For myself, I like to focus on the following two issues. Taken together, they provide a good framework to surface emerging biases and guide corrective actions:
Interpretability and explainability. When AI systems work together in complex, multi-step processes, tracing how and why they reach specific decisions becomes increasingly difficult. As data flows through multiple layers or stages it influences and builds upon others’ outputs, and the chain-of-thought or chain-of-reasoning grows more intricate and opaque.
Understanding these interconnected decision paths is essential not only for validating the system’s choices, but also for ensuring that stakeholders can meaningfully oversee and trust the system’s process. Without clear insight into how a model or system arrives at their conclusions or outcomes, it becomes nearly impossible to identify and address potential biases that may emerge from their interactions.
Robustness and reliability. As AI systems interact and build on each other’s work, their individual biases don’t just add up, they multiply and cascade throughout the system. What begins as a minor flaw in one layer’s processing can snowball as it passes through multiple steps, with each subsequent layer potentially magnifying the error.

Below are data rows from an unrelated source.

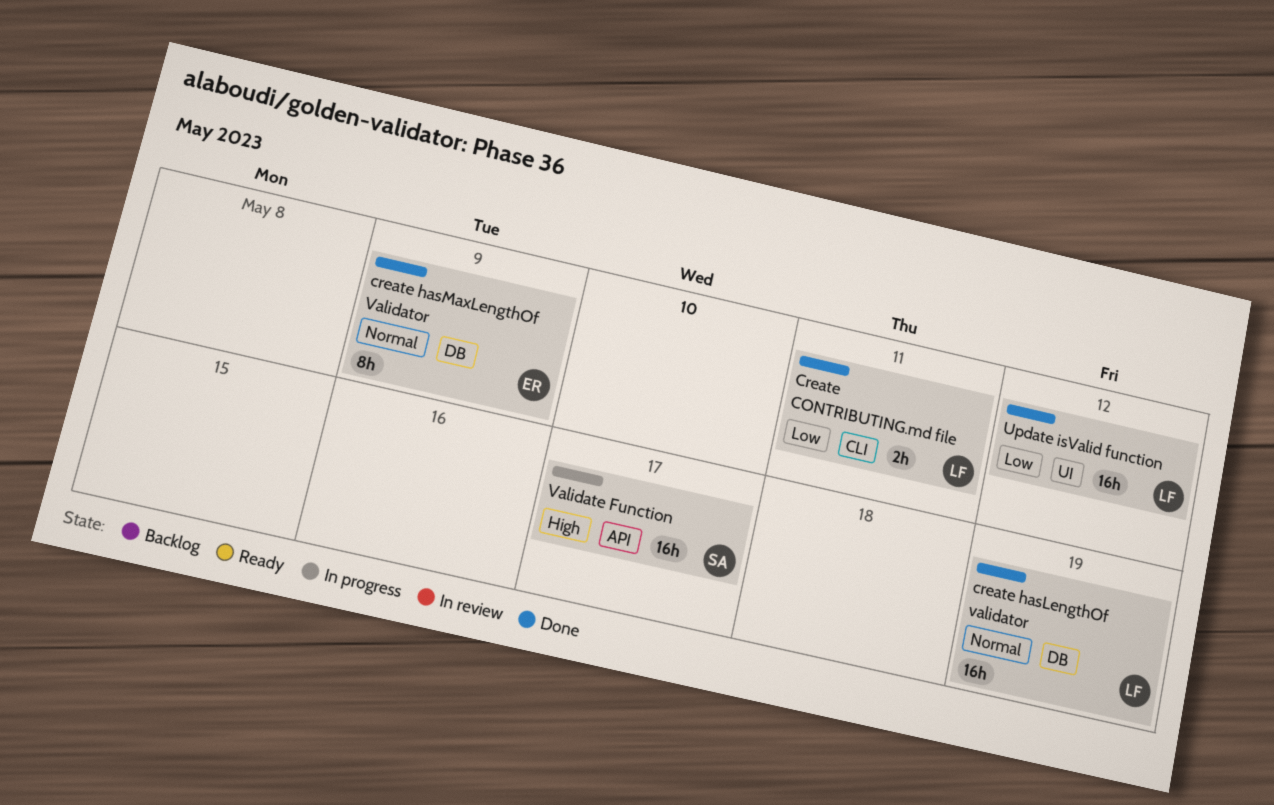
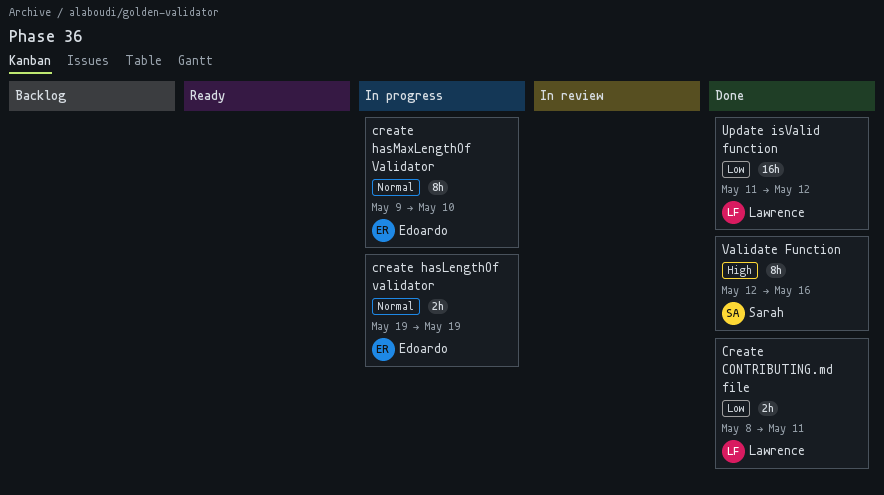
create hasLengthOf validator, status: Done -> In progress
create hasLengthOf validator, owner: Lawrence -> Edoardo
create hasLengthOf validator, estimate: 16h -> 2h
create hasMaxLengthOf Validator, status: Done -> In progress
create hasMaxLengthOf Validator, due: May 9 -> May 10
Validate Function, status: In progress -> Done
Validate Function, estimate: 16h -> 8h
Validate Function, due: May 17 -> May 16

This interconnected nature means that ensuring consistent, reliable performance becomes exponentially more complex than with a simpler application. Like a chain reaction, a single unreliable component can trigger a cascade of errors throughout the entire process. The challenge isn’t just about catching individual biases, but understanding how these biases might compound and transform as they flow through the layers of decision making and processing.